## Try it
Somewhere below are a line with "21: (844, 447, 0.20)" and a later line with "55: (773, 329, 0.23)". Output exactly those lines and all lines between them.

*** Opening of Input ***

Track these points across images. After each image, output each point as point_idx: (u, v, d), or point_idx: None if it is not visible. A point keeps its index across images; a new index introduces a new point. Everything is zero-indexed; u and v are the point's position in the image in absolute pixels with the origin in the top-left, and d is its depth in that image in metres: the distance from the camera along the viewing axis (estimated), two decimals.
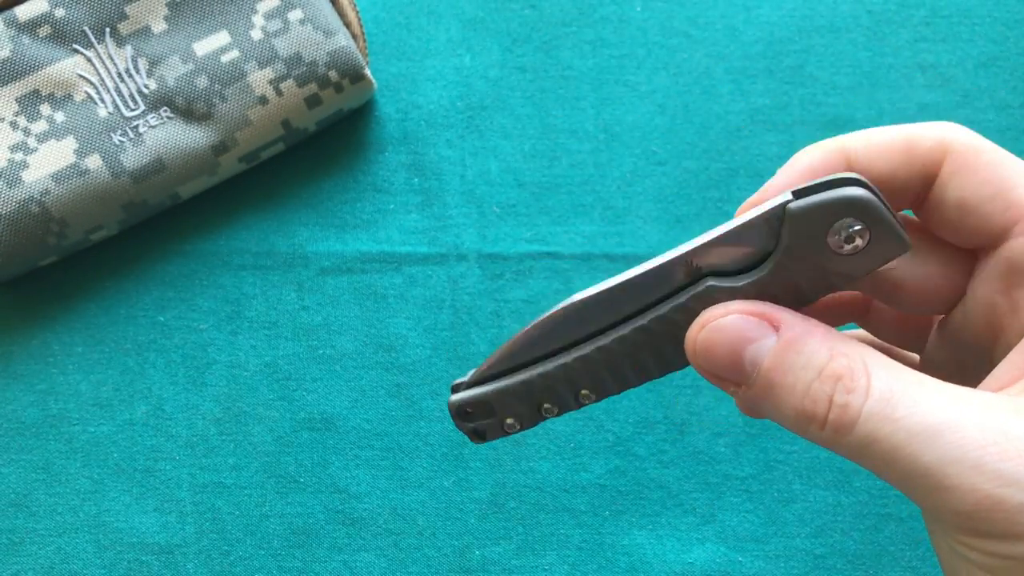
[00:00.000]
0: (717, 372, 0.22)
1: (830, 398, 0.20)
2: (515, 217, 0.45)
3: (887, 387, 0.20)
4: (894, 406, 0.20)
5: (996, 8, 0.47)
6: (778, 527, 0.42)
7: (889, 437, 0.19)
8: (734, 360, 0.22)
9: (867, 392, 0.20)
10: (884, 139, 0.24)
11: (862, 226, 0.22)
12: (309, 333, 0.44)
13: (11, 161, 0.41)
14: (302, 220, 0.46)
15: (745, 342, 0.22)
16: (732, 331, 0.22)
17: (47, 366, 0.44)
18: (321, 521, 0.43)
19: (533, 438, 0.43)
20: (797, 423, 0.21)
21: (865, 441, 0.20)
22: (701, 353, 0.22)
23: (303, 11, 0.43)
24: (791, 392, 0.21)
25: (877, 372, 0.20)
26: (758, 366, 0.21)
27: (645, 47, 0.47)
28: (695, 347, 0.22)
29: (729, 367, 0.22)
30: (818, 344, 0.21)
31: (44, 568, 0.43)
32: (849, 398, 0.20)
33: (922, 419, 0.19)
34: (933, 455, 0.19)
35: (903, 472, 0.20)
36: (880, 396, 0.20)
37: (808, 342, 0.21)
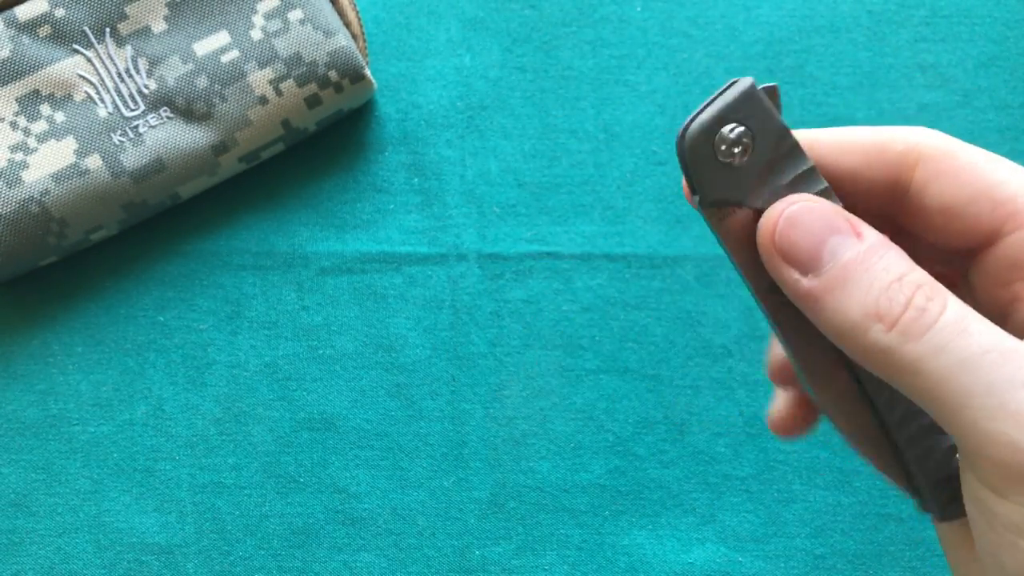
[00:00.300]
0: (793, 251, 0.22)
1: (909, 300, 0.20)
2: (515, 217, 0.45)
3: (962, 308, 0.20)
4: (969, 323, 0.20)
5: (996, 8, 0.47)
6: (778, 527, 0.42)
7: (960, 349, 0.19)
8: (816, 243, 0.21)
9: (944, 305, 0.20)
10: (854, 140, 0.23)
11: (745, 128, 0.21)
12: (309, 333, 0.44)
13: (11, 161, 0.41)
14: (302, 220, 0.46)
15: (832, 231, 0.21)
16: (823, 216, 0.21)
17: (47, 366, 0.44)
18: (321, 521, 0.43)
19: (533, 438, 0.43)
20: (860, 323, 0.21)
21: (932, 350, 0.19)
22: (783, 229, 0.22)
23: (303, 11, 0.43)
24: (867, 289, 0.21)
25: (952, 296, 0.20)
26: (837, 257, 0.21)
27: (645, 47, 0.47)
28: (779, 219, 0.22)
29: (808, 248, 0.21)
30: (900, 256, 0.21)
31: (44, 568, 0.43)
32: (929, 304, 0.20)
33: (996, 339, 0.19)
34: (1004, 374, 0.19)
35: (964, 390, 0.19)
36: (957, 311, 0.20)
37: (891, 252, 0.21)
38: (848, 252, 0.21)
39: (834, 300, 0.21)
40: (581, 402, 0.44)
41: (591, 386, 0.44)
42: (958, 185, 0.22)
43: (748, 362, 0.44)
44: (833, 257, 0.21)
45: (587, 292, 0.45)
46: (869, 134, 0.23)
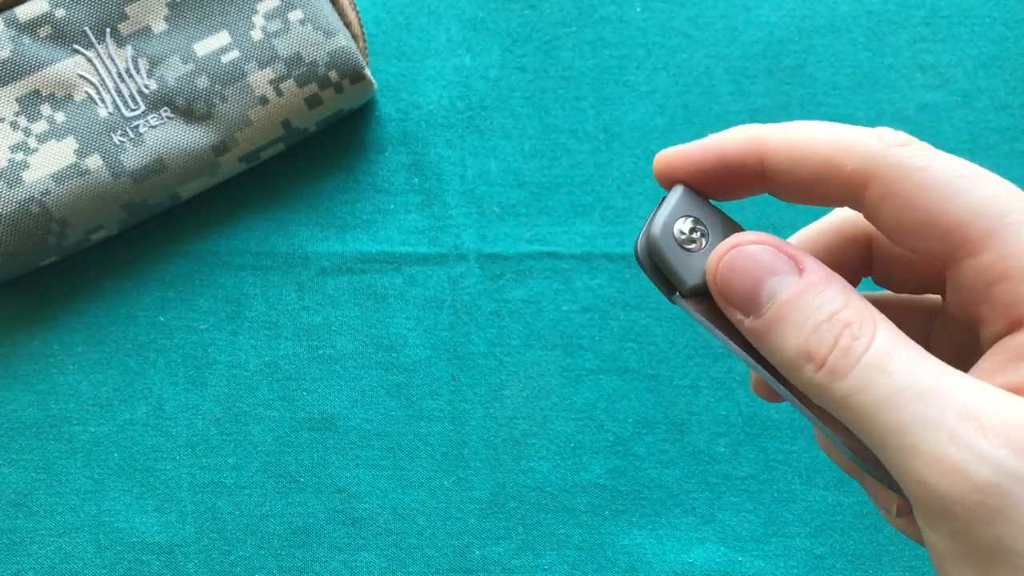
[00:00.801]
0: (732, 296, 0.22)
1: (835, 340, 0.21)
2: (515, 217, 0.45)
3: (889, 343, 0.20)
4: (890, 360, 0.20)
5: (996, 8, 0.47)
6: (778, 527, 0.42)
7: (878, 388, 0.20)
8: (754, 287, 0.22)
9: (870, 343, 0.20)
10: (805, 152, 0.23)
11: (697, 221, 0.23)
12: (309, 333, 0.45)
13: (11, 161, 0.41)
14: (302, 220, 0.46)
15: (770, 272, 0.22)
16: (760, 259, 0.22)
17: (47, 366, 0.44)
18: (321, 521, 0.43)
19: (533, 438, 0.43)
20: (795, 361, 0.21)
21: (855, 388, 0.20)
22: (723, 273, 0.22)
23: (303, 11, 0.43)
24: (799, 329, 0.21)
25: (884, 329, 0.21)
26: (774, 299, 0.22)
27: (645, 47, 0.47)
28: (719, 266, 0.23)
29: (746, 293, 0.22)
30: (836, 292, 0.21)
31: (44, 568, 0.43)
32: (853, 344, 0.20)
33: (913, 378, 0.20)
34: (915, 414, 0.19)
35: (883, 428, 0.20)
36: (880, 349, 0.20)
37: (828, 287, 0.21)
38: (785, 291, 0.22)
39: (772, 339, 0.22)
40: (581, 402, 0.44)
41: (591, 386, 0.44)
42: (909, 209, 0.22)
43: None
44: (771, 298, 0.22)
45: (587, 292, 0.45)
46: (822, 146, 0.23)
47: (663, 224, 0.24)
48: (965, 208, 0.21)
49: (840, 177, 0.22)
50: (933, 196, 0.21)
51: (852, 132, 0.23)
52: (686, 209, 0.24)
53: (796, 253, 0.22)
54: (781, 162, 0.23)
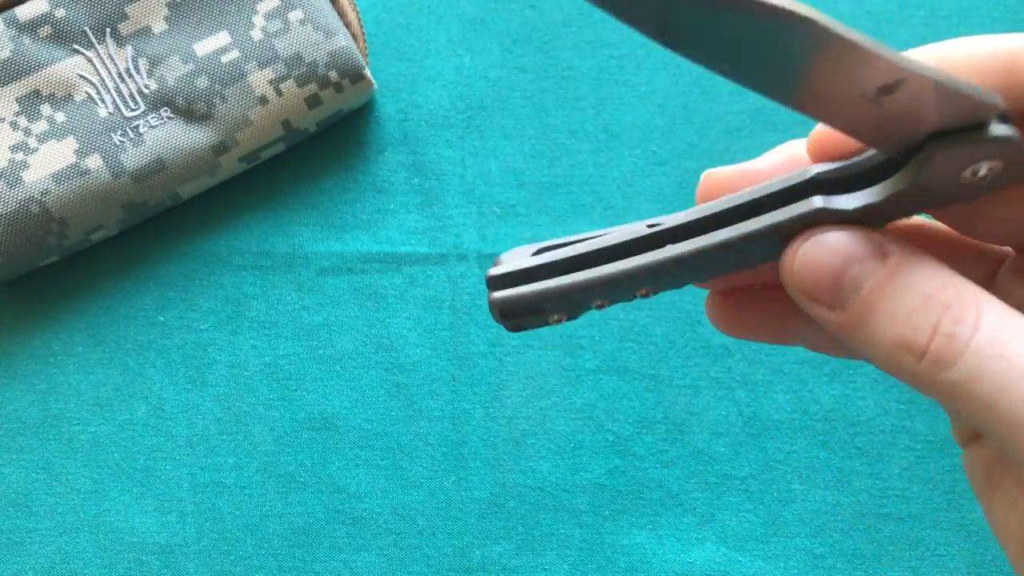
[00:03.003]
0: (813, 289, 0.21)
1: (935, 326, 0.19)
2: (515, 217, 0.45)
3: (1000, 323, 0.19)
4: (1005, 343, 0.18)
5: (996, 8, 0.47)
6: (778, 527, 0.42)
7: (997, 376, 0.18)
8: (835, 277, 0.20)
9: (977, 325, 0.18)
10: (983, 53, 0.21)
11: (1000, 163, 0.20)
12: (309, 333, 0.45)
13: (11, 161, 0.41)
14: (302, 220, 0.46)
15: (850, 261, 0.20)
16: (839, 247, 0.20)
17: (47, 366, 0.44)
18: (321, 521, 0.43)
19: (533, 438, 0.43)
20: (891, 354, 0.19)
21: (968, 378, 0.18)
22: (801, 266, 0.21)
23: (303, 11, 0.43)
24: (891, 318, 0.19)
25: (989, 307, 0.19)
26: (859, 288, 0.20)
27: (645, 47, 0.47)
28: (795, 259, 0.21)
29: (828, 285, 0.20)
30: (928, 271, 0.19)
31: (44, 568, 0.43)
32: (957, 329, 0.18)
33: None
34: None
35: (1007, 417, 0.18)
36: (991, 332, 0.18)
37: (917, 268, 0.20)
38: (869, 280, 0.20)
39: (863, 333, 0.20)
40: (581, 402, 0.44)
41: (591, 386, 0.44)
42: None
43: (748, 362, 0.44)
44: (855, 289, 0.20)
45: None
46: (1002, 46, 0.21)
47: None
48: None
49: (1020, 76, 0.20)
50: None
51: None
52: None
53: (879, 237, 0.20)
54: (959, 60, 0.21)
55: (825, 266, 0.20)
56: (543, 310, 0.24)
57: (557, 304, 0.24)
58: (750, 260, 0.22)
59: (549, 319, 0.24)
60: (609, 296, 0.23)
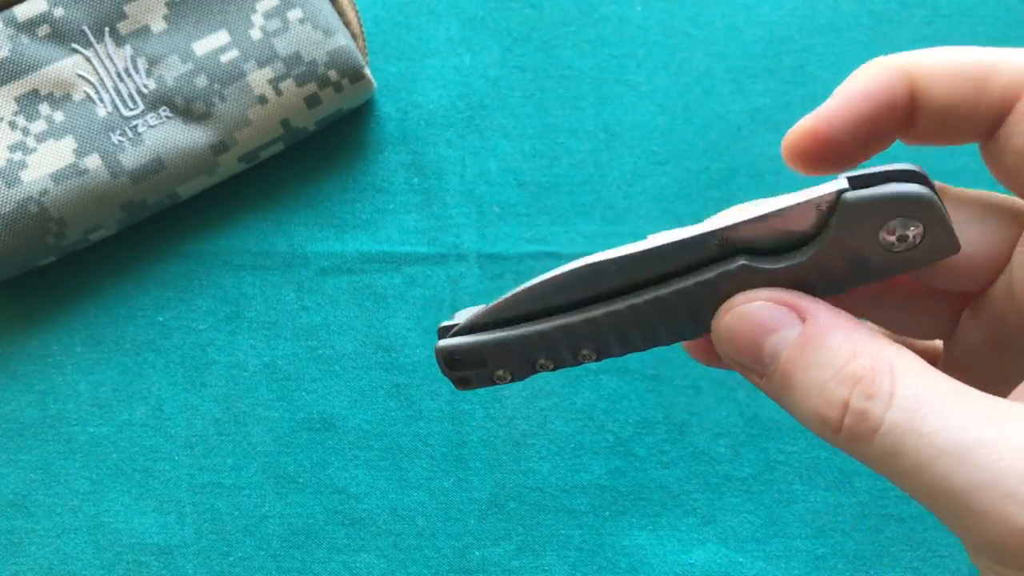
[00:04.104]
0: (738, 360, 0.21)
1: (846, 402, 0.19)
2: (515, 217, 0.45)
3: (914, 395, 0.18)
4: (922, 418, 0.18)
5: (997, 8, 0.47)
6: (779, 528, 0.42)
7: (914, 452, 0.18)
8: (755, 349, 0.21)
9: (890, 399, 0.18)
10: (956, 66, 0.21)
11: (919, 226, 0.20)
12: (309, 333, 0.44)
13: (10, 161, 0.41)
14: (301, 220, 0.46)
15: (767, 331, 0.20)
16: (756, 318, 0.21)
17: (46, 366, 0.44)
18: (321, 522, 0.43)
19: (533, 438, 0.43)
20: (812, 425, 0.20)
21: (887, 453, 0.18)
22: (724, 339, 0.21)
23: (302, 10, 0.43)
24: (807, 391, 0.20)
25: (904, 376, 0.19)
26: (777, 358, 0.20)
27: (645, 47, 0.47)
28: (719, 332, 0.21)
29: (749, 356, 0.21)
30: (841, 339, 0.19)
31: (43, 569, 0.42)
32: (868, 404, 0.19)
33: (953, 435, 0.18)
34: (964, 477, 0.17)
35: (929, 491, 0.18)
36: (906, 405, 0.18)
37: (831, 336, 0.20)
38: (784, 351, 0.20)
39: (787, 401, 0.20)
40: (581, 402, 0.44)
41: (591, 386, 0.44)
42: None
43: None
44: (774, 359, 0.20)
45: None
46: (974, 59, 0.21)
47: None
48: None
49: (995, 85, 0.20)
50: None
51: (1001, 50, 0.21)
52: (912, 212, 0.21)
53: (796, 300, 0.20)
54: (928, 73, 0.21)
55: (745, 337, 0.21)
56: (485, 362, 0.24)
57: (499, 357, 0.24)
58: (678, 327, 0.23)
59: (494, 375, 0.24)
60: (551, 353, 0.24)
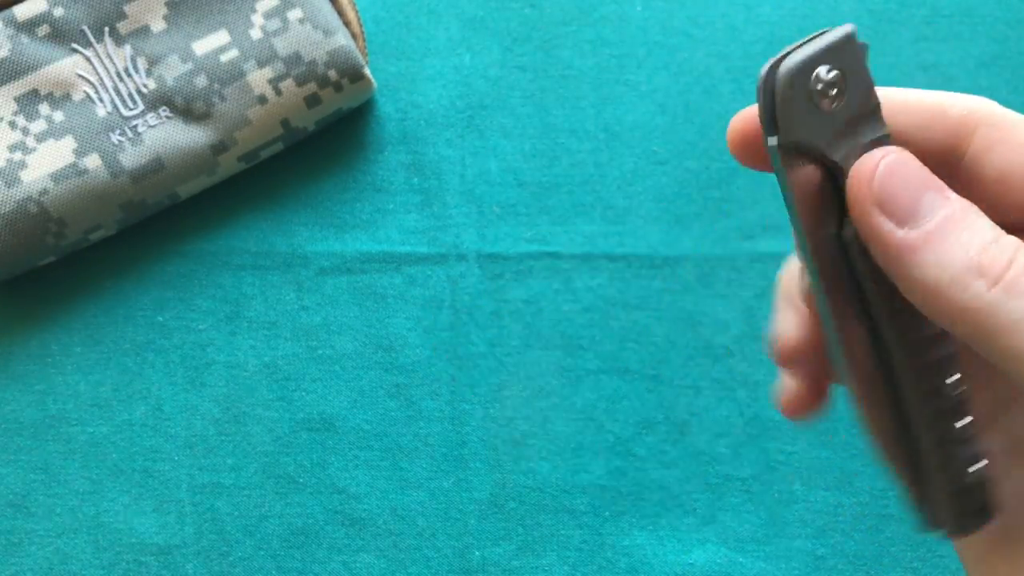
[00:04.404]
0: (891, 201, 0.21)
1: (1011, 258, 0.20)
2: (515, 217, 0.45)
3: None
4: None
5: (997, 8, 0.47)
6: (779, 528, 0.42)
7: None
8: (914, 195, 0.21)
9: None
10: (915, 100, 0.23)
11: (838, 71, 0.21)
12: (308, 333, 0.44)
13: (10, 161, 0.41)
14: (301, 220, 0.45)
15: (929, 185, 0.21)
16: (920, 170, 0.21)
17: (45, 366, 0.44)
18: (320, 522, 0.43)
19: (533, 438, 0.43)
20: (960, 277, 0.20)
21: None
22: (883, 177, 0.21)
23: (302, 10, 0.43)
24: (967, 245, 0.20)
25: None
26: (935, 213, 0.20)
27: (645, 46, 0.47)
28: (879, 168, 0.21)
29: (906, 200, 0.21)
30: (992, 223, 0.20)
31: (43, 569, 0.42)
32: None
33: None
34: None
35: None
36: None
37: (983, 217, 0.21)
38: (945, 209, 0.20)
39: (933, 253, 0.20)
40: (581, 402, 0.43)
41: (591, 386, 0.44)
42: (1017, 155, 0.21)
43: (748, 362, 0.44)
44: (931, 211, 0.20)
45: (587, 292, 0.44)
46: (930, 96, 0.22)
47: (804, 61, 0.21)
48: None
49: (949, 122, 0.21)
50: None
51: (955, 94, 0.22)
52: (840, 59, 0.22)
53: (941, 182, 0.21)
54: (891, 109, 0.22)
55: (907, 182, 0.21)
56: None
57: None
58: None
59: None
60: None
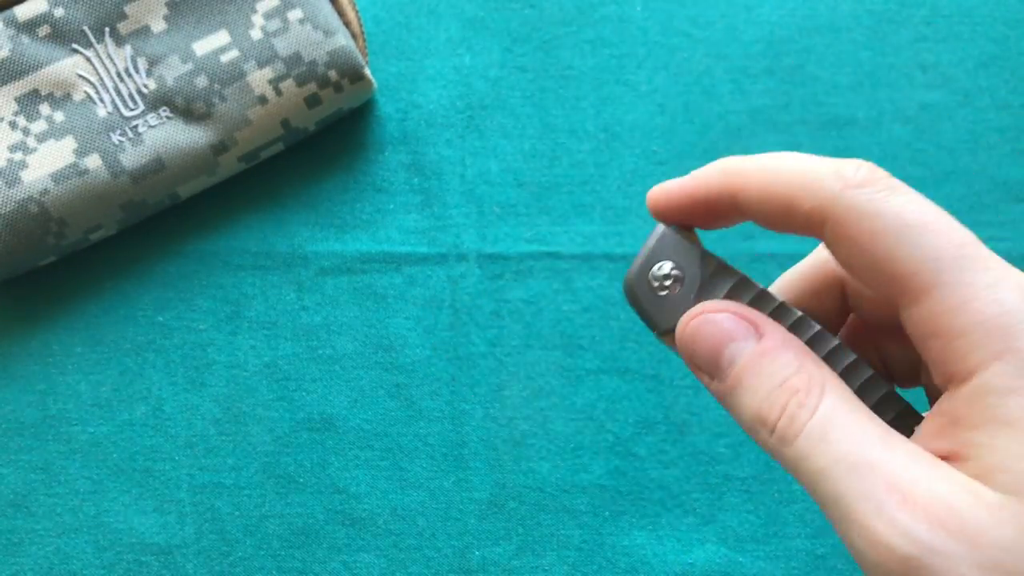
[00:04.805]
0: (697, 361, 0.24)
1: (784, 406, 0.22)
2: (515, 217, 0.45)
3: (832, 411, 0.21)
4: (830, 429, 0.21)
5: (997, 8, 0.47)
6: (778, 527, 0.42)
7: (819, 457, 0.21)
8: (716, 353, 0.23)
9: (814, 411, 0.21)
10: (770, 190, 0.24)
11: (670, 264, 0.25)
12: (309, 333, 0.44)
13: (10, 161, 0.41)
14: (302, 220, 0.46)
15: (729, 339, 0.23)
16: (721, 326, 0.24)
17: (46, 366, 0.44)
18: (321, 522, 0.43)
19: (533, 438, 0.43)
20: (751, 425, 0.23)
21: (801, 455, 0.21)
22: (688, 340, 0.24)
23: (303, 11, 0.43)
24: (754, 394, 0.22)
25: (830, 396, 0.22)
26: (733, 364, 0.23)
27: (645, 47, 0.47)
28: (684, 333, 0.24)
29: (709, 359, 0.24)
30: (790, 357, 0.22)
31: (43, 568, 0.42)
32: (798, 411, 0.21)
33: (848, 449, 0.20)
34: (848, 485, 0.20)
35: (823, 496, 0.21)
36: (823, 417, 0.21)
37: (782, 353, 0.23)
38: (742, 358, 0.23)
39: (733, 402, 0.23)
40: (581, 402, 0.44)
41: (591, 386, 0.44)
42: (859, 252, 0.22)
43: None
44: (731, 363, 0.23)
45: (587, 292, 0.45)
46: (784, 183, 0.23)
47: (638, 271, 0.25)
48: (908, 258, 0.21)
49: (801, 215, 0.23)
50: (881, 243, 0.21)
51: (815, 168, 0.23)
52: (665, 252, 0.25)
53: (757, 319, 0.23)
54: (751, 198, 0.24)
55: (709, 342, 0.24)
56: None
57: None
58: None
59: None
60: None
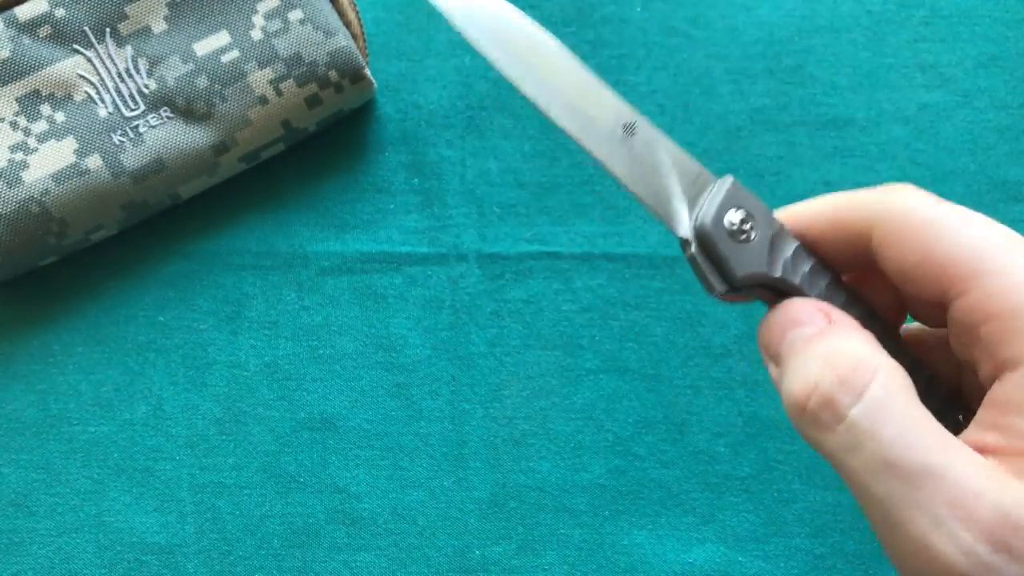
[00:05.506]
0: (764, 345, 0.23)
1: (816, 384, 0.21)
2: (515, 217, 0.45)
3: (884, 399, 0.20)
4: (883, 426, 0.19)
5: (996, 8, 0.47)
6: (778, 527, 0.42)
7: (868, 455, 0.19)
8: (777, 339, 0.23)
9: (861, 395, 0.20)
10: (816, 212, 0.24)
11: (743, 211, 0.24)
12: (309, 333, 0.44)
13: (11, 161, 0.41)
14: (302, 220, 0.46)
15: (793, 324, 0.23)
16: (791, 312, 0.23)
17: (47, 366, 0.44)
18: (321, 521, 0.43)
19: (533, 438, 0.43)
20: (787, 409, 0.22)
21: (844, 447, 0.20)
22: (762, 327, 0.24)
23: (303, 11, 0.43)
24: (794, 372, 0.21)
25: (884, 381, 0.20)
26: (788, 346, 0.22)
27: (645, 47, 0.47)
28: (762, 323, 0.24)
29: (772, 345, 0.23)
30: (844, 339, 0.21)
31: (44, 568, 0.43)
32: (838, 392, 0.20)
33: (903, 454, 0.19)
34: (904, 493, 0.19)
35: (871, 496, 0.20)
36: (873, 406, 0.20)
37: (839, 334, 0.22)
38: (796, 343, 0.22)
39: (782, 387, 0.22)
40: (581, 402, 0.44)
41: (591, 386, 0.44)
42: (908, 250, 0.22)
43: (748, 362, 0.44)
44: (790, 349, 0.22)
45: (587, 292, 0.45)
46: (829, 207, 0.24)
47: (714, 215, 0.24)
48: (954, 248, 0.21)
49: (846, 226, 0.23)
50: (930, 234, 0.21)
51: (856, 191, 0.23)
52: (737, 200, 0.24)
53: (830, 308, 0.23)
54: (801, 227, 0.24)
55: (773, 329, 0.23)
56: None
57: None
58: None
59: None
60: None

*** Close of Input ***

## Response box
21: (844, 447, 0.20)
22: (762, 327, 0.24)
23: (303, 11, 0.43)
24: (794, 372, 0.21)
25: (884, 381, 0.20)
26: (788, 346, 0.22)
27: (645, 47, 0.47)
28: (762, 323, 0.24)
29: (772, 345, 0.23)
30: (844, 339, 0.21)
31: (44, 568, 0.43)
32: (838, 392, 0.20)
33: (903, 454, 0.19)
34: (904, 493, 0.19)
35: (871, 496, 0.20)
36: (873, 406, 0.20)
37: (839, 334, 0.22)
38: (796, 343, 0.22)
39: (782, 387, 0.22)
40: (581, 402, 0.44)
41: (591, 386, 0.44)
42: (908, 250, 0.22)
43: (748, 362, 0.44)
44: (790, 349, 0.22)
45: (587, 292, 0.45)
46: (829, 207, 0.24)
47: (714, 215, 0.24)
48: (954, 248, 0.21)
49: (846, 226, 0.23)
50: (930, 234, 0.21)
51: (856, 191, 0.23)
52: (737, 200, 0.24)
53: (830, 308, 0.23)
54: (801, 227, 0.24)
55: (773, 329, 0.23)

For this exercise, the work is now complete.